= 1925 in American television =

This is a list of American television-related events in 1925.

==Events==
- June 13 – The American inventor Charles Francis Jenkins publicly demonstrated the synchronized transmission of silhouette pictures. In 1925, Jenkins used a Nipkow disk and transmitted the silhouette image of a toy windmill in motion, over a distance of 5 mi (from a naval radio station in Maryland to his laboratory in Washington, D.C.), using a lensed disk scanner with a 48-line resolution.
- June 30 - The American inventor Charles Francis Jenkins was granted U.S. patent 1,544,156 (Transmitting Pictures over Wireless). He had filed for this patent on March 13, 1922.
- Specific date unknown –
  - The American inventor Vladimir Zworykin had worked on the development of an electronic camera tube since 1923, while working for Westinghouse Electric. In a 1925 demonstration of Zworykin's device, the image was dim, it had low contrast and poor definition, and it was stationary.
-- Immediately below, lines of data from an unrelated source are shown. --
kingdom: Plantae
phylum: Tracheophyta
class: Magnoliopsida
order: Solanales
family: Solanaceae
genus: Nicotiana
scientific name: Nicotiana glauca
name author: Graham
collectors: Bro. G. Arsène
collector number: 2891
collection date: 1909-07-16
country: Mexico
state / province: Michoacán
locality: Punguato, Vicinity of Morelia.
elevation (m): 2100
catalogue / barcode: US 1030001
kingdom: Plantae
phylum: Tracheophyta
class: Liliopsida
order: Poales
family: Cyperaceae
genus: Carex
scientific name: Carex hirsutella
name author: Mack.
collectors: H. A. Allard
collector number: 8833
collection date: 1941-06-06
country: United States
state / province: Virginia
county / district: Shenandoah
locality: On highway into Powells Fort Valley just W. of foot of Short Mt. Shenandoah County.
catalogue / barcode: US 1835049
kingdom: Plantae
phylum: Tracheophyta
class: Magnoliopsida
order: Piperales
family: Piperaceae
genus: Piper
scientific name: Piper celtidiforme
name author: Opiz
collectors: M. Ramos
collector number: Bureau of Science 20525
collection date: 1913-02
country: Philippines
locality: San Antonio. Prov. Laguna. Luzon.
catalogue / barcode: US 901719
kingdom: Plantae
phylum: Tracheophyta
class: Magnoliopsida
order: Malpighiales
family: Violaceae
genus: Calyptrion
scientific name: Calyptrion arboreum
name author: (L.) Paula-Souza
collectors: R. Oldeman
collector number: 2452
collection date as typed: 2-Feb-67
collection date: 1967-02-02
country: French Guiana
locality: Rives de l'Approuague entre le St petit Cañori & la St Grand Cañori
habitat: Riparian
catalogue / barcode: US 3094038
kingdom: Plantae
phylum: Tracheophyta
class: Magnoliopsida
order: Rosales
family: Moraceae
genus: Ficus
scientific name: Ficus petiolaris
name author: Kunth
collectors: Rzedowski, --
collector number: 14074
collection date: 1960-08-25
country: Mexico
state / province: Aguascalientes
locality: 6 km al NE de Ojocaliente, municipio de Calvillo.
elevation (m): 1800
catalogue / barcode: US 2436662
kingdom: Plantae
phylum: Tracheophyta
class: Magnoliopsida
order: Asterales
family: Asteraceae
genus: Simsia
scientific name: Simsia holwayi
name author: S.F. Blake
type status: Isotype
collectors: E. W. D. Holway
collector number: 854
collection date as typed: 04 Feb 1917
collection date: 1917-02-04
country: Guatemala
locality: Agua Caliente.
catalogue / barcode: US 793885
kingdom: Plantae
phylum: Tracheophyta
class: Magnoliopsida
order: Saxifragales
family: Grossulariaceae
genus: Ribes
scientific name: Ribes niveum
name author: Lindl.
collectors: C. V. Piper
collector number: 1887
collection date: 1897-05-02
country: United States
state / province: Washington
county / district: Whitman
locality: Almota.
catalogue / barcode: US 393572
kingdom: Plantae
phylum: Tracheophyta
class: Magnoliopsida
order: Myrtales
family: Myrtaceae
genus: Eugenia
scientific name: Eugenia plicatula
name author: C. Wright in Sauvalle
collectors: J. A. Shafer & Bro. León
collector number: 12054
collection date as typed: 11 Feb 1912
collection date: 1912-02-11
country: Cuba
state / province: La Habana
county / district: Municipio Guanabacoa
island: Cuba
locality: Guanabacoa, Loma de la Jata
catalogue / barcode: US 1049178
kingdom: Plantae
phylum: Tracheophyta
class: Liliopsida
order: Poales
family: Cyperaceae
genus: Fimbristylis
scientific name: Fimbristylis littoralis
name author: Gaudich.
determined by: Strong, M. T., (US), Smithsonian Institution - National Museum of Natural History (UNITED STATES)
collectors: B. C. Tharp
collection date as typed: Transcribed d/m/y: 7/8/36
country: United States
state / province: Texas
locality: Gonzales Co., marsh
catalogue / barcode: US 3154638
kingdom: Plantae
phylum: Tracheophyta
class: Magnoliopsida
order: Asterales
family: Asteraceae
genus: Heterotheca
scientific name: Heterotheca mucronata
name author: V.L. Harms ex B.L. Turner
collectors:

  - In 1923, Vladimir Zworykin had applied for a television patent in the United States. He summarized the resulting invention in two patent applications. The first, entitled "Television Systems", was filed on December 29, 1923. It was followed by a second application in 1925 of essentially the same content, but with minor changes and the addition of a Paget-type RGB raster screen for color transmission and reception.He was awarded a patent for the 1925 application in 1928.